§ **AVAILABLE DATA**:
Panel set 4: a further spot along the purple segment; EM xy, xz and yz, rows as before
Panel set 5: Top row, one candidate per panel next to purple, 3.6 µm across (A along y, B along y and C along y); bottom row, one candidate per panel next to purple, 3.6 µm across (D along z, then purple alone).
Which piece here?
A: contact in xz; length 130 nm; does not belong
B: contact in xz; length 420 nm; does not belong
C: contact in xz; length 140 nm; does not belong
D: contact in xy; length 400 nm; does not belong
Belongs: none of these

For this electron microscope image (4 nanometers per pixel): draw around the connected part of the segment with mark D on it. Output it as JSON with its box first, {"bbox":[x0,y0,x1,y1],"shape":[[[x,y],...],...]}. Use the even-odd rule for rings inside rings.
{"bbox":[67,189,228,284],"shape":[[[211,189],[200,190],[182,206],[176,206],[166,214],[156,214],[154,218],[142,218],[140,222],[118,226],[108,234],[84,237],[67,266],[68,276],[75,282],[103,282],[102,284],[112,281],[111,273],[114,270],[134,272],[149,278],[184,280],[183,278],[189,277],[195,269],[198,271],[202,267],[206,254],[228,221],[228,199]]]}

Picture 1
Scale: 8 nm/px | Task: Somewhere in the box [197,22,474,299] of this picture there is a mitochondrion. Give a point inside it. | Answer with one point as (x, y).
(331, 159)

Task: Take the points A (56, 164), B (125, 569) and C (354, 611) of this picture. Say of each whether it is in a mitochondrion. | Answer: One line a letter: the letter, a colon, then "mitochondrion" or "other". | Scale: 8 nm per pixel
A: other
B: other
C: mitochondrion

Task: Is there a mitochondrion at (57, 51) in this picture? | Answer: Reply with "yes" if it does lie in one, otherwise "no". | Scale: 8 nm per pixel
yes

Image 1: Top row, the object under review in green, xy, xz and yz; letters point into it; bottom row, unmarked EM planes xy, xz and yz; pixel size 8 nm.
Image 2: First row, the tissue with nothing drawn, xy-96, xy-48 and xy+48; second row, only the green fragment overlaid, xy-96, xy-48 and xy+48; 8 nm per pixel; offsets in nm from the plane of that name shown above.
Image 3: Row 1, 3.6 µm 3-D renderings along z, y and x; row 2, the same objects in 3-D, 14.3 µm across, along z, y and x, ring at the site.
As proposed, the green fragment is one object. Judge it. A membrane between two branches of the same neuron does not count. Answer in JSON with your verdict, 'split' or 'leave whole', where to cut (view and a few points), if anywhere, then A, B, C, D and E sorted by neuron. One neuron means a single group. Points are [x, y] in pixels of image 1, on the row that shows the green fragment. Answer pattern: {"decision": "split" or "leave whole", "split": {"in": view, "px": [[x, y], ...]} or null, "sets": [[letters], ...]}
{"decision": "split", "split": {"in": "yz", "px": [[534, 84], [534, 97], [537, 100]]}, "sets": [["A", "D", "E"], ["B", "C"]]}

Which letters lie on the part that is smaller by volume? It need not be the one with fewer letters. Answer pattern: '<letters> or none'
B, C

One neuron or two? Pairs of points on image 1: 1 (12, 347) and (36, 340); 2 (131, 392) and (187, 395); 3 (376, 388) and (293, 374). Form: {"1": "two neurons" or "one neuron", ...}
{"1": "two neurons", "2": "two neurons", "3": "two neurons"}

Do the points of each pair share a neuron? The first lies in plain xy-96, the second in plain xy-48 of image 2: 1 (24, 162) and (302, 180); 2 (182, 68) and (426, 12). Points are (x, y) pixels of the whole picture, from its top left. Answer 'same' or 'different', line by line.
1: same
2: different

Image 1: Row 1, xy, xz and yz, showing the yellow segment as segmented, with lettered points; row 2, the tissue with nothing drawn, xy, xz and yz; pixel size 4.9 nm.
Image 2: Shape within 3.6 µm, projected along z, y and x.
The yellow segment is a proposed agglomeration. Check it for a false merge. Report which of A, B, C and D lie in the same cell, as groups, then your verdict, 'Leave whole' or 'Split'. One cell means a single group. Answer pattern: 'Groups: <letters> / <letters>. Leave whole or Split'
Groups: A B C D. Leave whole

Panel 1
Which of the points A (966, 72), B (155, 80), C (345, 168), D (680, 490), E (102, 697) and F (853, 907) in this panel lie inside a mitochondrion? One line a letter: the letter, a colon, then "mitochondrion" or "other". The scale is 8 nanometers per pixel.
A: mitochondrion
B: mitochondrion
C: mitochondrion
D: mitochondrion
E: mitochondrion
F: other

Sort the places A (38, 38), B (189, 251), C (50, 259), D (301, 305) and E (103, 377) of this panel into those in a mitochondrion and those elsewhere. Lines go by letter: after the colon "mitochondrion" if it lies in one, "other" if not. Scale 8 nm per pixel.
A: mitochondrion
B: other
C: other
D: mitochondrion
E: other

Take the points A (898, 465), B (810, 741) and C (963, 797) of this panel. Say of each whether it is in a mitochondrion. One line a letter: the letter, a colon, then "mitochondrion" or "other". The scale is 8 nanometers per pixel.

§ **WHAT YOU WILL DO**: Transcribe the whole listing above exactly, leaving nothing out.

§ **YOUR RESPONSE**:
Panel set 4: a further spot along the purple segment; EM xy, xz and yz, rows as before
Panel set 5: Top row, one candidate per panel next to purple, 3.6 µm across (A along y, B along y and C along y); bottom row, one candidate per panel next to purple, 3.6 µm across (D along z, then purple alone).
Which piece here?
A: contact in xz; length 130 nm; does not belong
B: contact in xz; length 420 nm; does not belong
C: contact in xz; length 140 nm; does not belong
D: contact in xy; length 400 nm; does not belong
Belongs: none of these

For this electron microscope image (4 nanometers per pixel): draw around the connected part of the segment with mark D on it. Output it as JSON with its box first, {"bbox":[x0,y0,x1,y1],"shape":[[[x,y],...],...]}. Use the even-odd rule for rings inside rings.
{"bbox":[67,189,228,284],"shape":[[[211,189],[200,190],[182,206],[176,206],[166,214],[156,214],[154,218],[142,218],[140,222],[118,226],[108,234],[84,237],[67,266],[68,276],[75,282],[103,282],[102,284],[112,281],[111,273],[114,270],[134,272],[149,278],[184,280],[183,278],[189,277],[195,269],[198,271],[202,267],[206,254],[228,221],[228,199]]]}

Picture 1
Scale: 8 nm/px | Task: Somewhere in the box [197,22,474,299] of this picture there is a mitochondrion. Give a point inside it. | Answer with one point as (x, y).
(331, 159)

Task: Take the points A (56, 164), B (125, 569) and C (354, 611) of this picture. Say of each whether it is in a mitochondrion. | Answer: One line a letter: the letter, a colon, then "mitochondrion" or "other". | Scale: 8 nm per pixel
A: other
B: other
C: mitochondrion

Task: Is there a mitochondrion at (57, 51) in this picture? | Answer: Reply with "yes" if it does lie in one, otherwise "no". | Scale: 8 nm per pixel
yes

Image 1: Top row, the object under review in green, xy, xz and yz; letters point into it; bottom row, unmarked EM planes xy, xz and yz; pixel size 8 nm.
Image 2: First row, the tissue with nothing drawn, xy-96, xy-48 and xy+48; second row, only the green fragment overlaid, xy-96, xy-48 and xy+48; 8 nm per pixel; offsets in nm from the plane of that name shown above.
Image 3: Row 1, 3.6 µm 3-D renderings along z, y and x; row 2, the same objects in 3-D, 14.3 µm across, along z, y and x, ring at the site.
As proposed, the green fragment is one object. Judge it. A membrane between two branches of the same neuron does not count. Answer in JSON with your verdict, 'split' or 'leave whole', where to cut (view and a few points), if anywhere, then A, B, C, D and E sorted by neuron. One neuron means a single group. Points are [x, y] in pixels of image 1, on the row that shows the green fragment. Answer pattern: {"decision": "split" or "leave whole", "split": {"in": view, "px": [[x, y], ...]} or null, "sets": [[letters], ...]}
{"decision": "split", "split": {"in": "yz", "px": [[534, 84], [534, 97], [537, 100]]}, "sets": [["A", "D", "E"], ["B", "C"]]}

Which letters lie on the part that is smaller by volume? It need not be the one with fewer letters. Answer pattern: '<letters> or none'
B, C

One neuron or two? Pairs of points on image 1: 1 (12, 347) and (36, 340); 2 (131, 392) and (187, 395); 3 (376, 388) and (293, 374). Form: {"1": "two neurons" or "one neuron", ...}
{"1": "two neurons", "2": "two neurons", "3": "two neurons"}

Do the points of each pair share a neuron? The first lies in plain xy-96, the second in plain xy-48 of image 2: 1 (24, 162) and (302, 180); 2 (182, 68) and (426, 12). Points are (x, y) pixels of the whole picture, from its top left. Answer 'same' or 'different', line by line.
1: same
2: different

Image 1: Row 1, xy, xz and yz, showing the yellow segment as segmented, with lettered points; row 2, the tissue with nothing drawn, xy, xz and yz; pixel size 4.9 nm.
Image 2: Shape within 3.6 µm, projected along z, y and x.
The yellow segment is a proposed agglomeration. Check it for a false merge. Report which of A, B, C and D lie in the same cell, as groups, then your verdict, 'Leave whole' or 'Split'. One cell means a single group. Answer pattern: 'Groups: <letters> / <letters>. Leave whole or Split'
Groups: A B C D. Leave whole

Panel 1
Which of the points A (966, 72), B (155, 80), C (345, 168), D (680, 490), E (102, 697) and F (853, 907) in this panel lie inside a mitochondrion? One line a letter: the letter, a colon, then "mitochondrion" or "other". The scale is 8 nanometers per pixel.
A: mitochondrion
B: mitochondrion
C: mitochondrion
D: mitochondrion
E: mitochondrion
F: other

Sort the places A (38, 38), B (189, 251), C (50, 259), D (301, 305) and E (103, 377) of this panel into those in a mitochondrion and those elsewhere. Lines go by letter: after the colon "mitochondrion" if it lies in one, "other" if not. Scale 8 nm per pixel.
A: mitochondrion
B: other
C: other
D: mitochondrion
E: other

Take the points A (898, 465), B (810, 741) and C (963, 797) of this panel. Say of each whether it is in a mitochondrion. One line a letter: the letter, a colon, then "mitochondrion" or "other". The scale is 8 nanometers per pixel.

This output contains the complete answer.